TESTO SCELTO.

-------------------------

Si continua a parlare dei diritti degli indigeni, ma lo si fa in tutte le lingue meno che in quelle dei popoli indigeni preispanici. Tutti si ergono a difensori delle culture dell’America Indigena, ma non è stata anche violenza togliere loro la lingua madre? Quella che era la loro prima identità, contraddistinguendo le origini e il senso di appartenenza a un popolo, dove il pragmatismo del: fuori dal territorio che vivete si parla la lingua del vostro paese, distrugge in un sol colpo identità culturale e sociale.
Se il poeta spagnolo Marc Delcan afferma: “In Messico, Chi scompare dice la verità”, questa affermazione in verità vale per tutta l’America che inizia con il Messico e finisce con la Patagonia. Non sono forse desaparecidos tutti gli emigranti del deserto? e tutti i morti nei viaggi su La Bestia? o le donne di Ciudad Juarez? o quelli delle tribù dell’Amazzonia o i Mapuche? i poveri di Petare e quelli della favelas?

Ed è questo un libro che deve trovare spazio negli scaffali perché non ci ricorda in verità i problemi di quello che viene chiamato terzo mondo, ma di quelli che ci circondano e non vediamo né ricordiamo.
Più di cento gli est-europei scomparsi in Italia durante la raccolta del pomodoro, 5222 immigrati minorenni scomparsi nel nostro paese solo durante il 2016. E la violenza è la stessa, la legge del sopruso non cambia, e i 43 di Ayotzinapa bussano alla nostra porta tutti i giorni e a volte libri come questo permettono di aprirla quella porta.

“Il suo sangue (…) generando la speranza con i germogli incorporei della libertà”. Chiude così la sua poesia, il poeta spagnolo David Fernández Rivera.


Voci per il Messico e i suoi desaparecidos, a cura di Lucia Cupertino, Arcoris, Salerno, 2016, pagg. 216, euro 12.




POESIE DA 43 POETI PER AYOTZINAPA


Javier Castellanos
Zapoteco, Messico

GAXHA DXI’O

Da zan da dxaka zuadxo yexlayo…
Dazan da reedxo
Nika nezedxo gate llin yelashbe chjaxakadxo
Gate llin yelazi chjatiladxo
Kon dxozua chazedxo dilla dxekedxo
Yelazi nha yelabaneza,
da nhazen yelanabani.

-------------------------

RACCOLTA DATI.
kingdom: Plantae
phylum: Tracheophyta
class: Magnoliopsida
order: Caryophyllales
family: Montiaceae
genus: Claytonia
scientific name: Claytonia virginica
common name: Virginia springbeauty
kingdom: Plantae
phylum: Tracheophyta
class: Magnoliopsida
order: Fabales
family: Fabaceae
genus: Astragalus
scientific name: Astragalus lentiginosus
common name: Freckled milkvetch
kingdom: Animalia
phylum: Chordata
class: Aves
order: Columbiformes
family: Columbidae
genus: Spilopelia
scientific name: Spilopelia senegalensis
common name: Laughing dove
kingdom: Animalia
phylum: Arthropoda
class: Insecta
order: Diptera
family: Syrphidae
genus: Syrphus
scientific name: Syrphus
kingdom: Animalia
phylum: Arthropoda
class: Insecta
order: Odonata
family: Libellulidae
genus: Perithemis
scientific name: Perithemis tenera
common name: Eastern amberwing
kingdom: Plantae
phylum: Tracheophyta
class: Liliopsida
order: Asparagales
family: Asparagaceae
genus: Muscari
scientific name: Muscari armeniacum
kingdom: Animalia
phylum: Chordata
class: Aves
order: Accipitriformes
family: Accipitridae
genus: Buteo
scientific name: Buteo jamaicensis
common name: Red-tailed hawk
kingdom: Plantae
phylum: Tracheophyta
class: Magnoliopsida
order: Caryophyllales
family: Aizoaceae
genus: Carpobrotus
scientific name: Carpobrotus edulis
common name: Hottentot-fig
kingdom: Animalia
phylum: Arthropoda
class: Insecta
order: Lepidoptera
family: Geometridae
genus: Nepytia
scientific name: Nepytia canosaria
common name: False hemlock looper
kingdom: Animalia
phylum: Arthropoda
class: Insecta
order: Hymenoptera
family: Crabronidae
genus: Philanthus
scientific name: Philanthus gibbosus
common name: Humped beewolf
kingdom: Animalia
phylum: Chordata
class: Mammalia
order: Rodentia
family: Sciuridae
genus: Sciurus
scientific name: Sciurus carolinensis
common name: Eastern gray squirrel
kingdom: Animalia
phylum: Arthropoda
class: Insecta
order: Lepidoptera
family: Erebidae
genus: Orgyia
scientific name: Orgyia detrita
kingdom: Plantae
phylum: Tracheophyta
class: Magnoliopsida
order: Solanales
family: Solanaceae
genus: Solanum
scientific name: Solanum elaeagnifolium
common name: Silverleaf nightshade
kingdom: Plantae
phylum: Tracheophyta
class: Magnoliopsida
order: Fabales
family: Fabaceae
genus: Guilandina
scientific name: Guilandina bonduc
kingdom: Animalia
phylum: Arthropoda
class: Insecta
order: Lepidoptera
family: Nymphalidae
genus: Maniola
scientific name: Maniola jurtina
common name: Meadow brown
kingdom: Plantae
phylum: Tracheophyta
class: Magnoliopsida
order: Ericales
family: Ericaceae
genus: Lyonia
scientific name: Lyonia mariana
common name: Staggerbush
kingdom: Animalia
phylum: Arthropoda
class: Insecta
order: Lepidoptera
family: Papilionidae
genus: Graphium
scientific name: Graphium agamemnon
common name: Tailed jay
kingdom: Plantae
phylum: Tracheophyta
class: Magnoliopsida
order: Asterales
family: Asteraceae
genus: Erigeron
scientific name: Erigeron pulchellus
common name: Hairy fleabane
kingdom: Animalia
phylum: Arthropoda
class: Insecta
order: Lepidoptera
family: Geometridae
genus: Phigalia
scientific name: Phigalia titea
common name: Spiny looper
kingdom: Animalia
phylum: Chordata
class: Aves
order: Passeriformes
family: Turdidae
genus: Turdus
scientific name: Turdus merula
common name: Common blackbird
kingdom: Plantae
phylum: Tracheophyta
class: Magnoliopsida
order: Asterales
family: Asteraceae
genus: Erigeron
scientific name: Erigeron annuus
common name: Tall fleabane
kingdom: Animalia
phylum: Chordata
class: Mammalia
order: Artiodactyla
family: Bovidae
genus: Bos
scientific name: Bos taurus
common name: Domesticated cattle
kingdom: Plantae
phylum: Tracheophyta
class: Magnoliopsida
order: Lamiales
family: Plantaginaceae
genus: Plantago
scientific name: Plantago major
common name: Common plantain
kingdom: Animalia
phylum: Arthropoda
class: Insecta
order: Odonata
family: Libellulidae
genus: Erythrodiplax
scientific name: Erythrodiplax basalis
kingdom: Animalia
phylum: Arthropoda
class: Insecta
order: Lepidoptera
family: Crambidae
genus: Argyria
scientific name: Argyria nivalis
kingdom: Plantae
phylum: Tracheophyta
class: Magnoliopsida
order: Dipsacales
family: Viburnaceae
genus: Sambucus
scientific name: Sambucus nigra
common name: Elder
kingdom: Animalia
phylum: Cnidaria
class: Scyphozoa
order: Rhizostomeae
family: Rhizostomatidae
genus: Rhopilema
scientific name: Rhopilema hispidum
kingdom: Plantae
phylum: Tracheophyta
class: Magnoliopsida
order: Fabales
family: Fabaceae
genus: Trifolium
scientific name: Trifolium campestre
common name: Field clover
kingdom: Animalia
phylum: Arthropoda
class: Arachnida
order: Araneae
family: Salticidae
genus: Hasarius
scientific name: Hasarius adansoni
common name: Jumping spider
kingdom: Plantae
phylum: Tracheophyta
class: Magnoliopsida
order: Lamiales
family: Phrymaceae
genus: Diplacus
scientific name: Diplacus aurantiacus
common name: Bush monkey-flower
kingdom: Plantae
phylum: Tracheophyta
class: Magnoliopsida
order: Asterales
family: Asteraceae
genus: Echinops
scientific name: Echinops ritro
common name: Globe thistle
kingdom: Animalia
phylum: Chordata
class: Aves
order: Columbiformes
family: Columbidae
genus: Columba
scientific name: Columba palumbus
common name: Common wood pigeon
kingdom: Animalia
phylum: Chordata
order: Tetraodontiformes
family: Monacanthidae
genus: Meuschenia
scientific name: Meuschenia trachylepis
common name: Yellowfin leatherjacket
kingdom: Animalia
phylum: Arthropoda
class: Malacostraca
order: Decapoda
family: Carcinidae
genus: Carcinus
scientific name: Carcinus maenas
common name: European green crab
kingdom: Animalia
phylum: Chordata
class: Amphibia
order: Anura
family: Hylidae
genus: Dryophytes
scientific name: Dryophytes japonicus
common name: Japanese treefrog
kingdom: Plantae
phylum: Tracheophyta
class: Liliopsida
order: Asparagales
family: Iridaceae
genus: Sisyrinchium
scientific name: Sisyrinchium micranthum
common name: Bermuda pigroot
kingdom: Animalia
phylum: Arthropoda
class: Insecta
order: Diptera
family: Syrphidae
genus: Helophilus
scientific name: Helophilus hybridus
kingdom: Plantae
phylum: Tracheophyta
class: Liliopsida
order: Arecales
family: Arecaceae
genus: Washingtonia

-------------------------

CONSEGNA 1. Secondo il testo scelto, quanti immigrati minorenni sono scomparsi in Italia nel 2016?
CONSEGNA 2.
Per ciascuna affermazione, indica se concorda con il testo scelto e cita le parole che lo dimostrano.
(a) La frase «In Messico, Chi scompare dice la verità» è attribuita al poeta spagnolo Marc Delcan.
(b) Il volume costa 15 euro.
(c) Il volume è curato da Lucia Cupertino.
CONSEGNA 3. Ricopia dal testo scelto il brano che comincia con «Ed è questo» e fermati dopo «216, euro 12.».
Per svolgere gli esercizi basta il testo scelto, senza ricorrere alle voci.

SOLUZIONE 1. 5222.

SOLUZIONE 2.
(a) Sì: «Se il poeta spagnolo Marc Delcan afferma: “In Messico, Chi scompare dice la verità”».
(b) No: «euro 12».
(c) Sì: «a cura di Lucia Cupertino».

SOLUZIONE 3.
Ed è questo un libro che deve trovare spazio negli scaffali perché non ci ricorda in verità i problemi di quello che viene chiamato terzo mondo, ma di quelli che ci circondano e non vediamo né ricordiamo.
Più di cento gli est-europei scomparsi in Italia durante la raccolta del pomodoro, 5222 immigrati minorenni scomparsi nel nostro paese solo durante il 2016. E la violenza è la stessa, la legge del sopruso non cambia, e i 43 di Ayotzinapa bussano alla nostra porta tutti i giorni e a volte libri come questo permettono di aprirla quella porta.

“Il suo sangue (…) generando la speranza con i germogli incorporei della libertà”. Chiude così la sua poesia, il poeta spagnolo David Fernández Rivera.


Voci per il Messico e i suoi desaparecidos, a cura di Lucia Cupertino, Arcoris, Salerno, 2016, pagg. 216, euro 12.